Había hecho tantas cosas terribles, y aún así seguía pareciendo medio humano. Con sus manos vendadas no podía bajar la persiana, pero ni quería molestarle a ella para que se levantase, ni quería dejar de ver el atardecer que transformaba los tejados, plagados de cables, parabólicas y ratas-mono en una portada de disco de indie barato. El sexo entre engendros era divertido, y además daba dinero, así que tenían la cámara a punto. Ella llevaba un antifaz, una suerte de máscara veneciana sobre un ojo y la zona plana y morada donde debía estar el otro. La goma le apretaba las sienes e interrumpía la cascada de pelo intermitente y grasiento. Los pechos tan caídos y, en fin, largos, se los había pasado por la espalda y anudado a la altura de la cintura, tapando sus ombligos.
Él la recogió cuidadosamente de la silla de ruedas, agarrándola por las piernas peludas de insecto y la joroba, y la dejó en la cama. Ella sonrió y le miró con su ojo tras el antifaz. Él llevaba la máscara de conejo raída y agujereada. Se la quitaría en mitad del acto, para lograr mayor impacto, para lograr la catarsis con su audiencia. Algunos pasarían directamente a ese momento. Pondrían la pausa y las líneas borrosas del VHS adornarían su rostro de niño surcado de venas azules. Ella le agarraba con cuidado su máscara de conejo, estaba debajo. Él estaba casi seguro de que se había enamorado.

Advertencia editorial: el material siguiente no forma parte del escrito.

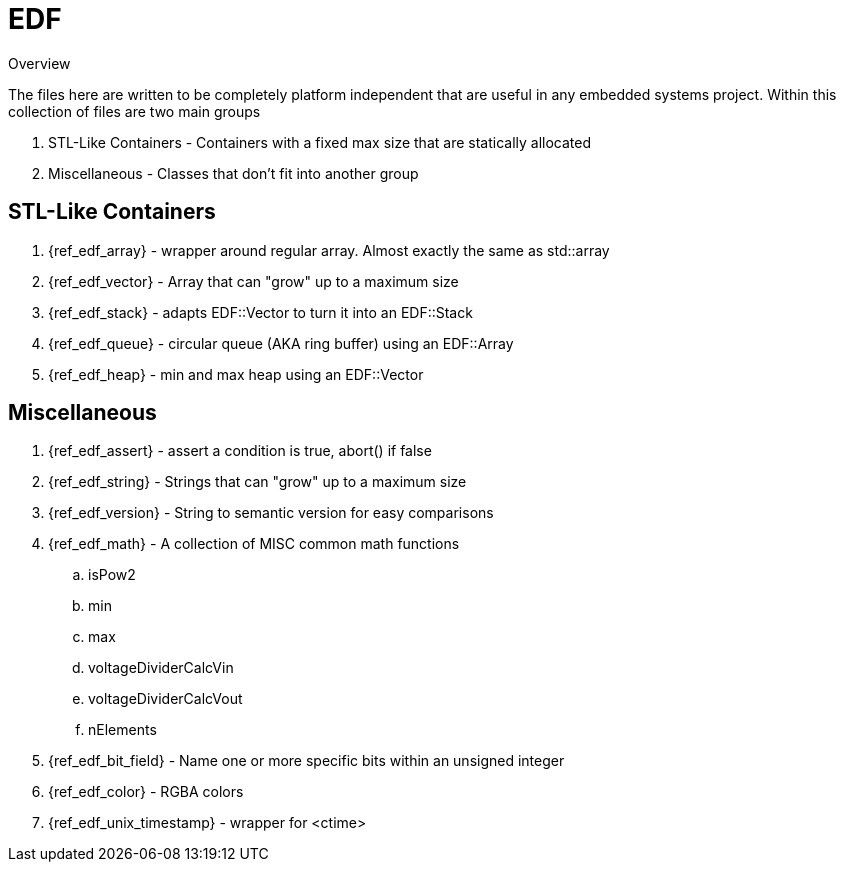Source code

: = EDF

.Overview
The files here are written to be completely platform independent that are useful in any embedded systems project. Within this collection of files are two main groups

. STL-Like Containers - Containers with a fixed max size that are statically allocated
. Miscellaneous - Classes that don't fit into another group
// . RTOS - Classes that only are useful when using an RTOS

== STL-Like Containers
. {ref_edf_array} - wrapper around regular array. Almost exactly the same as std::array
. {ref_edf_vector} - Array that can "grow" up to a maximum size
. {ref_edf_stack} - adapts EDF::Vector to turn it into an EDF::Stack
. {ref_edf_queue} - circular queue (AKA ring buffer) using an EDF::Array
. {ref_edf_heap} - min and max heap using an EDF::Vector

== Miscellaneous 
. {ref_edf_assert} - assert a condition is true, abort() if false
. {ref_edf_string} - Strings that can "grow" up to a maximum size
. {ref_edf_version} - String to semantic version for easy comparisons
. {ref_edf_math} - A collection of MISC common math functions
.. isPow2
.. min
.. max
.. voltageDividerCalcVin
.. voltageDividerCalcVout
.. nElements
. {ref_edf_bit_field} - Name one or more specific bits within an unsigned integer
. {ref_edf_color} - RGBA colors
. {ref_edf_unix_timestamp} - wrapper for <ctime>

// TODO: Should RTOS include things like a generic CLI implementation? Logger?
// == RTOS
// . {ref_edf_semaphore}
// . {ref_edf_mutex}
// . {ref_edf_event_group}
// . {ref_edf_lock}
// . {ref_edf_message_queue}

Comenzaron. Como una masa líquida caída del Sol, como una criatura de Lovecraft, como un cachorro que, atropellado, conserva la cabeza intacta, la cabeza que te ve en la noche bajo tu cama y que guarda toda buena madre un día de boda, así se mezclaban ellos en la penumbra. El aire del atardecer primaveral acariciaba sus lenguas. Todo era perfecto para él, era su primera vez y la amaba. Joder, se había enamorado. Idiota deforme, pensaba, te has ido a enamorar de quien no debías. Ella relinchaba como un caballo y él emitía llantos de bebé. Su cabeza era la de un bebé. Ella, debajo de él, estaba empezando a segregar, y las plumas de las palmas de sus manos le hacían daño. Él amaba ese dolor, y a ella, hasta el fin del mundo. No debes, no debes, no debes, joder.
Ella le quitó la máscara. El soltaba las risitas que le gustaban al público. Con sus zarpas, ella empezó a arañarle la cara. Borbotones de sangre caían sobre el pecho de la chica, entre los pechos, sobre la marca de la operación del marcapasos. Esa era la señal. No quise enamorarme de ti. Cogió las tijeras. Te hubiese querido tanto. Las alzó en la penumbra. Quizás nuestros hijos hubiesen sido normales. Agujereó la parte donde debía estar el ojo derecho. Buenas noches. Apuñaló hasta ocho veces.
Él lloraba. Se supone que personaje no debía hacer eso. Se supone que debía aguantar media hora más después de la muerte. Piensa en tu madre para no acabar rápido, le dijeron. Putas ratas. Putas ratas codiciosas. Le habían dado el amor y se lo habían arrebatado. Y él lo había dejado correr. Recordó los versos:
y el tiburón tiene lágrimas
que le corren por la cara
pero el tiburón vive en el agua
y las lágrimas no se ven
Y recordó las palabras de su abuelo una vez le hacía vestirse después de meterlo en su cama: una araña puede tener síndrome de Down como si fuera un ser humano, pero es una puta araña y nadie se dará cuenta de ello nunca. Y ya había anochecido. No le importaba el dinero. No lo quería ya, había perdido el amor. Además, las ratas posiblemente le matarían de todas formas. Así que, de arriba a abajo, se rasgó el cuello. Sonó como seda, como la seda cuando se rompe, y brota la mariposa.